(Data excerpts)
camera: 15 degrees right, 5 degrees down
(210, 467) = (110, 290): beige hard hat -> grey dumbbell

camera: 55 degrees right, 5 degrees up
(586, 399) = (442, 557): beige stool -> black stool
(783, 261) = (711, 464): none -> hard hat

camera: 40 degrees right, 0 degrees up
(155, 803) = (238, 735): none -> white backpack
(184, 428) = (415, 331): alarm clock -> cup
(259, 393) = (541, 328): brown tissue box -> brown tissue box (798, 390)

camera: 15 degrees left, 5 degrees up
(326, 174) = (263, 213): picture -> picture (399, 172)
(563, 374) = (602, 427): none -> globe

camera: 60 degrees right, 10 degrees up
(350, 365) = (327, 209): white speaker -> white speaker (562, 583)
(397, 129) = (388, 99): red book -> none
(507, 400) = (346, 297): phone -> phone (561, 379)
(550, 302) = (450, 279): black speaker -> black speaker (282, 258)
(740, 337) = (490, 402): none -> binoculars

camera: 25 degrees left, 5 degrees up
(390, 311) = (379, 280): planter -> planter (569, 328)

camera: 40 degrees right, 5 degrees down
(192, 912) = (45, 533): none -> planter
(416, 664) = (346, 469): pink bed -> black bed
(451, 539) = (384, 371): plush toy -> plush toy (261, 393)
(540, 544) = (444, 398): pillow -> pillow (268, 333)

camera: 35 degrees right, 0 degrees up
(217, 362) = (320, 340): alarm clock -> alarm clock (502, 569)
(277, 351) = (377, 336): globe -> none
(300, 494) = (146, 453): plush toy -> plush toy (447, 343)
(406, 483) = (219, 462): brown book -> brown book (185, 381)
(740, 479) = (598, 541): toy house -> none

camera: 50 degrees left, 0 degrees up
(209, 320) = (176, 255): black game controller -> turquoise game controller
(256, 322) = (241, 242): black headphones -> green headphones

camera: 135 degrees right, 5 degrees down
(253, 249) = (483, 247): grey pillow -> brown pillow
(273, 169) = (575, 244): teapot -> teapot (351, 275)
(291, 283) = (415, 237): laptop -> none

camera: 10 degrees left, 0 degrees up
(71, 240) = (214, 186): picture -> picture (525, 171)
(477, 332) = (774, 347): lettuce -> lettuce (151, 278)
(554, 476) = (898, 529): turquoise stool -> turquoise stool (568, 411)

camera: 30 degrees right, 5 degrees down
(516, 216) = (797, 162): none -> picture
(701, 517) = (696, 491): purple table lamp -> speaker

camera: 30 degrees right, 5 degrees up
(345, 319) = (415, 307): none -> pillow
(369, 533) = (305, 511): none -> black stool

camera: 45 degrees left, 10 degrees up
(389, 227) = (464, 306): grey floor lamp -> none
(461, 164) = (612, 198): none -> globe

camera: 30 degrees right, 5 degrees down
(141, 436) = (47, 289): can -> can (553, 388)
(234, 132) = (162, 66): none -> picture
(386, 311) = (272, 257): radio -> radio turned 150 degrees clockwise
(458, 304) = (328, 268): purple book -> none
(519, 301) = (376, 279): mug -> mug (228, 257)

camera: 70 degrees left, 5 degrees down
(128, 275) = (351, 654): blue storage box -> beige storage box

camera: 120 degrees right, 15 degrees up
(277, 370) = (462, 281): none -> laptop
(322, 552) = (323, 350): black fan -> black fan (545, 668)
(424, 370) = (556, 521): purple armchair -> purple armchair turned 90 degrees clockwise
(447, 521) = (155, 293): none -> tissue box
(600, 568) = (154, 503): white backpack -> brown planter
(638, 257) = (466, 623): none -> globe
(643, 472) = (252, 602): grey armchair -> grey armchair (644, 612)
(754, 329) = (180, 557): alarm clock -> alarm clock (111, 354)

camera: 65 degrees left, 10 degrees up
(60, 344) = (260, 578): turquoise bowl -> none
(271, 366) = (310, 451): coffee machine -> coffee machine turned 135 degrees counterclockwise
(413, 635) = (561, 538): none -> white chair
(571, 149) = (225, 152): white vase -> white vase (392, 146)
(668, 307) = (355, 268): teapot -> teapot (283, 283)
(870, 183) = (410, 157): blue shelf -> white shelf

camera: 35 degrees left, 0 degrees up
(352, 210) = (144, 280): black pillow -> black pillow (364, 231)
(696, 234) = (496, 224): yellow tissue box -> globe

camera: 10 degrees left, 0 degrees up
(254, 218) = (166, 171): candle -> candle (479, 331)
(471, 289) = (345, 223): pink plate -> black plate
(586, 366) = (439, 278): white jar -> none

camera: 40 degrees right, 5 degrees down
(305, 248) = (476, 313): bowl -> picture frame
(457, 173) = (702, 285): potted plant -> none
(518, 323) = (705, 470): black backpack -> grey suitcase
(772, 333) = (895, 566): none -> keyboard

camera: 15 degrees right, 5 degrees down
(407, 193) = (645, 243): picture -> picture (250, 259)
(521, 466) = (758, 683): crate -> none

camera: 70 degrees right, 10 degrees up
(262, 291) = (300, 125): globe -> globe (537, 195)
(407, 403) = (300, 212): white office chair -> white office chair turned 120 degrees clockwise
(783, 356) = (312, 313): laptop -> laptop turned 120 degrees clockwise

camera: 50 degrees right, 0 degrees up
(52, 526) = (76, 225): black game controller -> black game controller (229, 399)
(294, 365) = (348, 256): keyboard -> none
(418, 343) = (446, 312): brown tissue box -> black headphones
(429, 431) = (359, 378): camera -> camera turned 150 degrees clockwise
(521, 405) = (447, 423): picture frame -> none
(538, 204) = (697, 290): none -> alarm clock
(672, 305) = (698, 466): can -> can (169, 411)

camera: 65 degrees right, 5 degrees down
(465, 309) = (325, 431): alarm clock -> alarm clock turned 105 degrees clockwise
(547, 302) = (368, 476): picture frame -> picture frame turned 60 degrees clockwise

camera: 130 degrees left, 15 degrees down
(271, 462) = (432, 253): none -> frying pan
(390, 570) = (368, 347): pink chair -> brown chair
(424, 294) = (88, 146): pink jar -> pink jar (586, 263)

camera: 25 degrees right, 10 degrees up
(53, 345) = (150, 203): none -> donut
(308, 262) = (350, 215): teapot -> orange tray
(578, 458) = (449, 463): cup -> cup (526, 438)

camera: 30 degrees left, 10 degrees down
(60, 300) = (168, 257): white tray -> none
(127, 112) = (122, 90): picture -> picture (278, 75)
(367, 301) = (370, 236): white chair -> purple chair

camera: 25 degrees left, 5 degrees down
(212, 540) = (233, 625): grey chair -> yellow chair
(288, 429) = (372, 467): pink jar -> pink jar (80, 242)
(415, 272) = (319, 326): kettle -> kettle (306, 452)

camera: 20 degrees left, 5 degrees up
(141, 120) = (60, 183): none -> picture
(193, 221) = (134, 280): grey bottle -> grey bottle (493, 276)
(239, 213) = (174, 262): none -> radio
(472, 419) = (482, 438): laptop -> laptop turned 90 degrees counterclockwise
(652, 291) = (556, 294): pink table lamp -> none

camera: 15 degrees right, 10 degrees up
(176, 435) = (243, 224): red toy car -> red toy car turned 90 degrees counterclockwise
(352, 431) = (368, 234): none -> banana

→ **Problem**: Working from the entries above, find every line in which the word "headphones" occurs and copy it.

→ **Response**:
(256, 322) = (241, 242): black headphones -> green headphones
(418, 343) = (446, 312): brown tissue box -> black headphones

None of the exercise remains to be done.